--- START ---

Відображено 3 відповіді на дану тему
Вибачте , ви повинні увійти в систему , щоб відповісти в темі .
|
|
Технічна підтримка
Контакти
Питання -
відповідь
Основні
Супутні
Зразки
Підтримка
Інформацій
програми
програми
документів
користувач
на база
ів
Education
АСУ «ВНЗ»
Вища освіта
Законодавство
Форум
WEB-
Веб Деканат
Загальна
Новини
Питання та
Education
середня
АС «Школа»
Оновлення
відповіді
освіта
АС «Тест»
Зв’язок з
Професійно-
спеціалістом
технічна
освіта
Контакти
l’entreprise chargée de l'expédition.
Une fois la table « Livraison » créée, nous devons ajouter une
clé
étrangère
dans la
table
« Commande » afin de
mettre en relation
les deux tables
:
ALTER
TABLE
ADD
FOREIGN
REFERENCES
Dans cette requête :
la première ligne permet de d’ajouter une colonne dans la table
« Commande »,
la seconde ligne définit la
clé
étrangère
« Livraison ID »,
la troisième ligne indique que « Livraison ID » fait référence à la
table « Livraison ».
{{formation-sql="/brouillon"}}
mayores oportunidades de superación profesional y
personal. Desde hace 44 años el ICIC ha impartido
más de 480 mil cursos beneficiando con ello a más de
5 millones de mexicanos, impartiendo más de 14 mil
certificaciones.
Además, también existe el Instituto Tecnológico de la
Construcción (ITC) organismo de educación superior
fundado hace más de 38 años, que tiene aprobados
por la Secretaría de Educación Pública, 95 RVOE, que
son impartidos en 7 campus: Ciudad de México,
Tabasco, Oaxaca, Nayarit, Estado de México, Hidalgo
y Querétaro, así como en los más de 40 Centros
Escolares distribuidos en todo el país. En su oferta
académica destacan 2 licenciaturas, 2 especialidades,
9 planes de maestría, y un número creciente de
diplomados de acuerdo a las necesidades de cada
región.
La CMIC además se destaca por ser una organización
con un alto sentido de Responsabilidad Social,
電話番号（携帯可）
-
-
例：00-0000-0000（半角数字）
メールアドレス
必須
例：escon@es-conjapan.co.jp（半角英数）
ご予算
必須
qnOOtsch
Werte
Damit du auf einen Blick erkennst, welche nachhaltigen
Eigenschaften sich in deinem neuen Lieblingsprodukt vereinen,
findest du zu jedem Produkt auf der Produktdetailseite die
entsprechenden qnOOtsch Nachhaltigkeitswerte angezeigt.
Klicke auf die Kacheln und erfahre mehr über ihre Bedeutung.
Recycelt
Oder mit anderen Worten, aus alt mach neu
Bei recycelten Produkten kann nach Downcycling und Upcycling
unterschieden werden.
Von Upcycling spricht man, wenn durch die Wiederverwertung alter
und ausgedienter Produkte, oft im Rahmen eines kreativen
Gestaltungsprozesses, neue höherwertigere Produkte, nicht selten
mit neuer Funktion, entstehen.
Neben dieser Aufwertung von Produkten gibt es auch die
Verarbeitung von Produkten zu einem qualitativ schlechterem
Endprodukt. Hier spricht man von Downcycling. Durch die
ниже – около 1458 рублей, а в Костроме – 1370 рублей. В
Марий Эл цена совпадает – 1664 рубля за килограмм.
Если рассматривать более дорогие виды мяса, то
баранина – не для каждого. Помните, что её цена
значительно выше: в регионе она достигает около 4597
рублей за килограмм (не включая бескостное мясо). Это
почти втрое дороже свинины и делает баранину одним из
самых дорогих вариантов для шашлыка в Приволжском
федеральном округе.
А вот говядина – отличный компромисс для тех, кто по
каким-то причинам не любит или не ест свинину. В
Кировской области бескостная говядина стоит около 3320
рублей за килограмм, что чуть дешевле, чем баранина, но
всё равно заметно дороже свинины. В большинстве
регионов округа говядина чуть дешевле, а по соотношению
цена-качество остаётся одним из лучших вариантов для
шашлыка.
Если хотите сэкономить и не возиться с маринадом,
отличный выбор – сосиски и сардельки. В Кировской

--- END ---

* [Task brief]
Look back at the entries above and repeat, unchanged, every line from the line holding "5 millones de" through the line holding "А вот говядина".

* [Task output]
5 millones de mexicanos, impartiendo más de 14 mil
certificaciones.
Además, también existe el Instituto Tecnológico de la
Construcción (ITC) organismo de educación superior
fundado hace más de 38 años, que tiene aprobados
por la Secretaría de Educación Pública, 95 RVOE, que
son impartidos en 7 campus: Ciudad de México,
Tabasco, Oaxaca, Nayarit, Estado de México, Hidalgo
y Querétaro, así como en los más de 40 Centros
Escolares distribuidos en todo el país. En su oferta
académica destacan 2 licenciaturas, 2 especialidades,
9 planes de maestría, y un número creciente de
diplomados de acuerdo a las necesidades de cada
región.
La CMIC además se destaca por ser una organización
con un alto sentido de Responsabilidad Social,
電話番号（携帯可）
-
-
例：00-0000-0000（半角数字）
メールアドレス
必須
例：escon@es-conjapan.co.jp（半角英数）
ご予算
必須
qnOOtsch
Werte
Damit du auf einen Blick erkennst, welche nachhaltigen
Eigenschaften sich in deinem neuen Lieblingsprodukt vereinen,
findest du zu jedem Produkt auf der Produktdetailseite die
entsprechenden qnOOtsch Nachhaltigkeitswerte angezeigt.
Klicke auf die Kacheln und erfahre mehr über ihre Bedeutung.
Recycelt
Oder mit anderen Worten, aus alt mach neu
Bei recycelten Produkten kann nach Downcycling und Upcycling
unterschieden werden.
Von Upcycling spricht man, wenn durch die Wiederverwertung alter
und ausgedienter Produkte, oft im Rahmen eines kreativen
Gestaltungsprozesses, neue höherwertigere Produkte, nicht selten
mit neuer Funktion, entstehen.
Neben dieser Aufwertung von Produkten gibt es auch die
Verarbeitung von Produkten zu einem qualitativ schlechterem
Endprodukt. Hier spricht man von Downcycling. Durch die
ниже – около 1458 рублей, а в Костроме – 1370 рублей. В
Марий Эл цена совпадает – 1664 рубля за килограмм.
Если рассматривать более дорогие виды мяса, то
баранина – не для каждого. Помните, что её цена
значительно выше: в регионе она достигает около 4597
рублей за килограмм (не включая бескостное мясо). Это
почти втрое дороже свинины и делает баранину одним из
самых дорогих вариантов для шашлыка в Приволжском
федеральном округе.
А вот говядина – отличный компромисс для тех, кто по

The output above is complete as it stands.